A couple in a village administered by Heze city in the eastern province of Shandong live on the meager income from two mu (approximately 0.33 acre) of farmland. The husband is sick and is unable to take care of himself. The wife is receiving 500 RMB (about $ 71) in benefits, but the official who was assigned to cover the village told her to overstate her family overcome, to say that they earned 10,000 (about $ 1,426) each year. “There are no impoverished households now. It’s not allowed to report an income of less than 10,000 RMB,” the official explained.
“We never had this much money but were told to report it. It is the same as the ‘wild exaggerations,’” the wife complained, referring to Mao Zedong’s Great Leap Forward campaign (1958-1960) that was supposed to help China “surpass England and America.” During that time, officials at all levels were lying about grain outputs to pursue high standards, resulting in great exaggerations of reality.
The woman had to do as told, because “the CCP only gives money to those who are obedient,” the official declared. He also threatened to cancel her subsistence allowance if she refused to cooperate.
Poverty alleviation causes suffering
Already in 2017, some experts started expressing concerns that Xi Jinping’s poverty alleviation plan was more about making headlines than bringing lasting change to poor communities.
It has become a norm across China for local governments to create an illusion that poverty had been alleviated to pass through inspections from the higher-ups. Quite often, the result is more poverty, human tragedies, and even lost lives.
On July 11 this year, officials ordered a 72-year-old villager from Yugan county’s Jiulong town, administered by Shangrao city in the southeastern province of Jiangxi, to relocate. The reason? The elderly man belonged to an impoverished household and lived in a shabby house, which was considered “a stain on the good results of poverty alleviation.” The man was unwilling to move out, but officials harassed him three times, threatening to make his life miserable. The man went to live with his son.
An elderly woman in the area told Bitter Winter that in February, her terracotta-roofed home was sealed off before it was forcibly demolished. Township officials said to her that the demolition was done to accomplish poverty alleviation, claiming that “impoverished households are not allowed to live in houses with terracotta roofs, only in storied buildings.”
According to the woman, the government toppled down four houses in the village. Five households were pressured to demolish their homes themselves. All in the name of poverty alleviation.
On November 19, a 72-year-old man in Henan’s Xiangcheng city killed himself by hanging in desperation after the government forcibly demolished his house.
A villager recalled that, before committing suicide, the elderly man was shouting in agony to an official, “You demolished my house, how can I survive? Aren’t you forcing me to a dead end?”

RAW DATA:

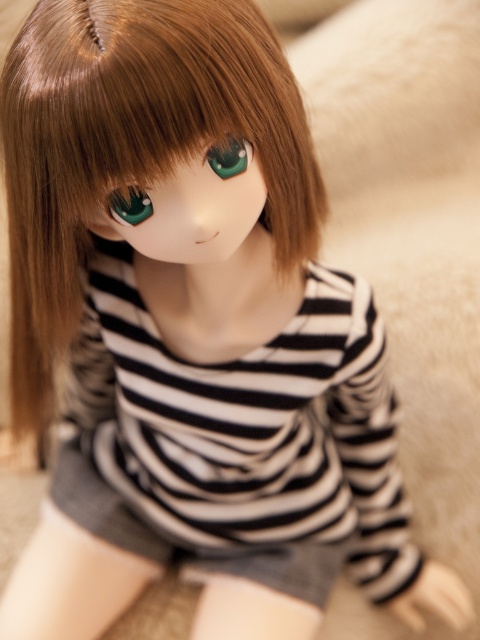
Question: Which point is farther to the camera?

Choices:
 (A) (219, 160)
 (B) (122, 529)

Answer: (B)

Question: Is black striped shirt at center bigger than green glossy eye at center?

Choices:
 (A) no
 (B) yes

Answer: (B)

Question: Based on their relative distances, which object is farther from the green glossy eye at center?

Choices:
 (A) shiny green eye at center
 (B) black striped shirt at center
 (C) shiny brown hair at center

Answer: (B)

Question: Does black striped shirt at center appear on the right side of shiny green eye at center?

Choices:
 (A) yes
 (B) no

Answer: (A)

Question: Does black striped shirt at center lie in front of green glossy eye at center?

Choices:
 (A) yes
 (B) no

Answer: (B)

Question: Among these objects, which one is farthest from the camera?

Choices:
 (A) shiny brown hair at center
 (B) shiny green eye at center
 (C) black striped shirt at center

Answer: (C)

DIRECTIONS:
Reproduce the whole passage on poverty alleviation in China word for word.

RESPONSE BOX:
A couple in a village administered by Heze city in the eastern province of Shandong live on the meager income from two mu (approximately 0.33 acre) of farmland. The husband is sick and is unable to take care of himself. The wife is receiving 500 RMB (about $ 71) in benefits, but the official who was assigned to cover the village told her to overstate her family overcome, to say that they earned 10,000 (about $ 1,426) each year. “There are no impoverished households now. It’s not allowed to report an income of less than 10,000 RMB,” the official explained.
“We never had this much money but were told to report it. It is the same as the ‘wild exaggerations,’” the wife complained, referring to Mao Zedong’s Great Leap Forward campaign (1958-1960) that was supposed to help China “surpass England and America.” During that time, officials at all levels were lying about grain outputs to pursue high standards, resulting in great exaggerations of reality.
The woman had to do as told, because “the CCP only gives money to those who are obedient,” the official declared. He also threatened to cancel her subsistence allowance if she refused to cooperate.
Poverty alleviation causes suffering
Already in 2017, some experts started expressing concerns that Xi Jinping’s poverty alleviation plan was more about making headlines than bringing lasting change to poor communities.
It has become a norm across China for local governments to create an illusion that poverty had been alleviated to pass through inspections from the higher-ups. Quite often, the result is more poverty, human tragedies, and even lost lives.
On July 11 this year, officials ordered a 72-year-old villager from Yugan county’s Jiulong town, administered by Shangrao city in the southeastern province of Jiangxi, to relocate. The reason? The elderly man belonged to an impoverished household and lived in a shabby house, which was considered “a stain on the good results of poverty alleviation.” The man was unwilling to move out, but officials harassed him three times, threatening to make his life miserable. The man went to live with his son.
An elderly woman in the area told Bitter Winter that in February, her terracotta-roofed home was sealed off before it was forcibly demolished. Township officials said to her that the demolition was done to accomplish poverty alleviation, claiming that “impoverished households are not allowed to live in houses with terracotta roofs, only in storied buildings.”
According to the woman, the government toppled down four houses in the village. Five households were pressured to demolish their homes themselves. All in the name of poverty alleviation.
On November 19, a 72-year-old man in Henan’s Xiangcheng city killed himself by hanging in desperation after the government forcibly demolished his house.
A villager recalled that, before committing suicide, the elderly man was shouting in agony to an official, “You demolished my house, how can I survive? Aren’t you forcing me to a dead end?”